§ **Input data**
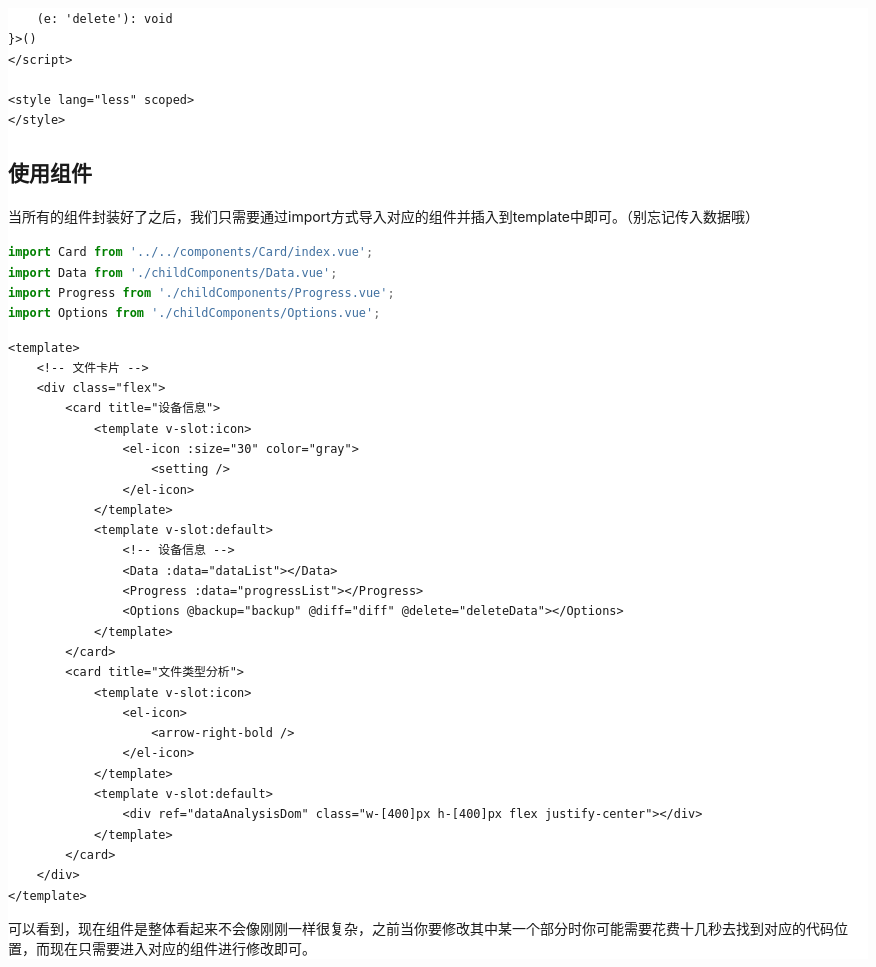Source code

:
 ```vue
    (e: 'delete'): void
}>()
</script>

<style lang="less" scoped>
</style>
```

## 使用组件

当所有的组件封装好了之后，我们只需要通过import方式导入对应的组件并插入到template中即可。（别忘记传入数据哦）

```typescript
import Card from '../../components/Card/index.vue';
import Data from './childComponents/Data.vue';
import Progress from './childComponents/Progress.vue';
import Options from './childComponents/Options.vue';
```

```vue
<template>
    <!-- 文件卡片 -->
    <div class="flex">
        <card title="设备信息">
            <template v-slot:icon>
                <el-icon :size="30" color="gray">
                    <setting />
                </el-icon>
            </template>
            <template v-slot:default>
                <!-- 设备信息 -->
                <Data :data="dataList"></Data>
                <Progress :data="progressList"></Progress>
                <Options @backup="backup" @diff="diff" @delete="deleteData"></Options>
            </template>
        </card>
        <card title="文件类型分析">
            <template v-slot:icon>
                <el-icon>
                    <arrow-right-bold />
                </el-icon>
            </template>
            <template v-slot:default>
                <div ref="dataAnalysisDom" class="w-[400]px h-[400]px flex justify-center"></div>
            </template>
        </card>
    </div>
</template>
```

可以看到，现在组件是整体看起来不会像刚刚一样很复杂，之前当你要修改其中某一个部分时你可能需要花费十几秒去找到对应的代码位置，而现在只需要进入对应的组件进行修改即可。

§ **What the task requires**
Going through the listing above, please work out how many lines contain the word "Options", and give the number alone.

§ **Response to the task**
2